Non-pharmacological measures are an inherent part of the collective efforts to improve patient comfort in the ICU. Mobilization of patients has well-known beneficial effects on outcome and reduced delirium incidence, especially when started early. However, the implementation of early mobilization protocols remains a challenge. A systematic multi-level team approach is necessary to overcome barriers to early mobilization [13], such as lack of staffing, lack of training, or lack of financial support. In a before–after study performed in a Brazilian hospital [14], extended visiting times reduced the incidence of delirium from 12.1 to 6.7%. Physical restraints are commonly used in some countries to avoid patients harming themselves or their environment. However, restraints have well-known detrimental psychological effects and evidence that they actually prevent self-harm is lacking. Therefore, it seems that the current widespread use of restraints should be re-evaluated [15].

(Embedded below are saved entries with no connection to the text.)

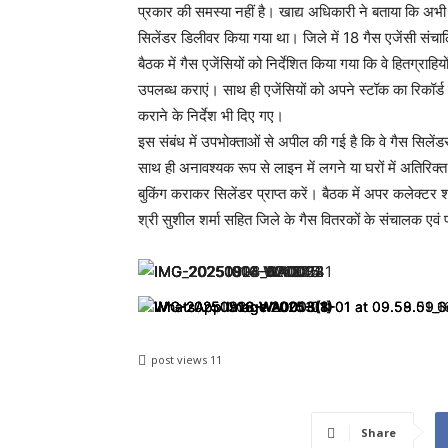
प्रकार की समस्या नहीं है। खाद्य अधिकारी ने बताया कि 
सिलेंडर डिलीवर किया गया था। जिले में 18 गैस एजेंसी संचाल
बैठक में गैस एजेंसियों को निर्देशित किया गया कि वे हितग्राह
उपलब्ध कराएं। साथ ही एजेंसियों को अपने स्टॉक का रिकॉर
कराने के निर्देश भी दिए गए।
इस संबंध में उपभोक्ताओं से अपील की गई है कि वे गैस सिलें
साथ ही अनावश्यक रूप से लाइन में लगने या घरों में अतिरिक
बुकिंग कराकर सिलेंडर प्राप्त करें। बैठक में अपर कलेक्टर श्
श्री सुशील शर्मा सहित जिले के गैस वितरकों के संचालक एवं
post views
11
Share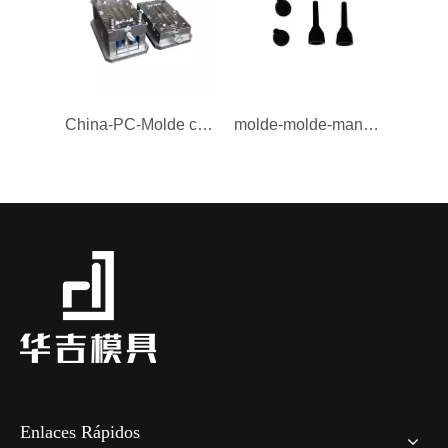
China-PC-Molde con mango-Molde
molde-molde-mango-pequeño-pp-china-pp
Enlaces Rápidos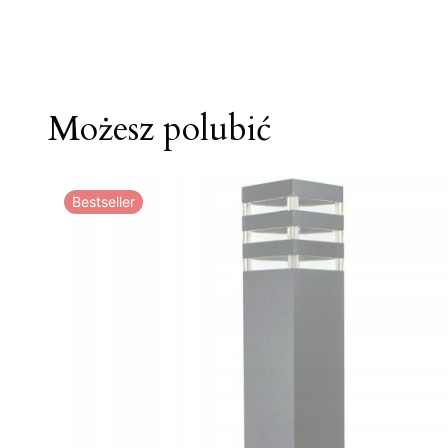
Możesz polubić
Bestseller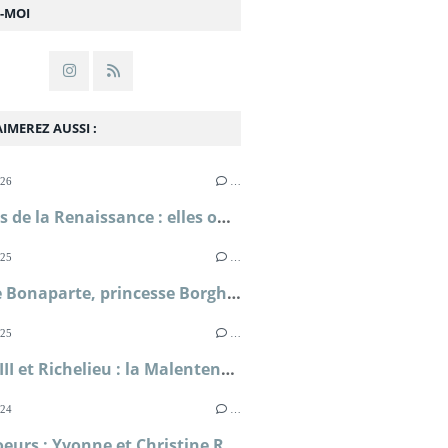
Z-MOI
IMEREZ AUSSI :
026
…
Femmes de la Renaissance : elles ont lutté pour leur liberté ; Sylvie Le Clech
025
…
Pauline Bonaparte, princesse Borghèse ; Florence de Baudus
025
…
Louis XIII et Richelieu : la Malentente ; Simone Bertière
024
…
Deux soeurs : Yvonne et Christine Rouart muses de l'impressionnisme ; Dominique Bona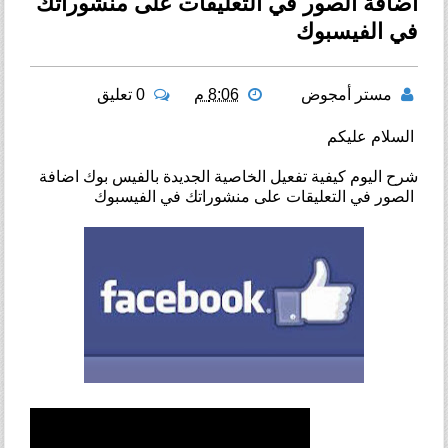
اضافة الصور في التعليقات على منشوراتك
في الفيسبوك
مستر أمجوض
8:06 م
0 تعليق
السلام عليكم
شرح اليوم كيفية تفعيل الخاصية الجديدة بالفيس بوك اضافة
الصور في التعليقات على منشوراتك في الفيسبوك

Brain dysfunction in critically ill patients is increasingly recognized as one of the major clinical and scientific challenges. The ‘hostile’ ICU environment is itself an important contributor to ICU-acquired brain dysfunction and, as such, interventions to humanize critical care should be embraced and studied in a systematic way. The evidence against pharmacological prophylaxis of delirium is accumulating, but the exact timing, indications, and preferred agents for pharmacological treatment remain unclear. A complex challenge never has a simple solution, and future efforts should focus on multimodal interventions for the prevention and treatment of ICU-acquired brain dysfunction.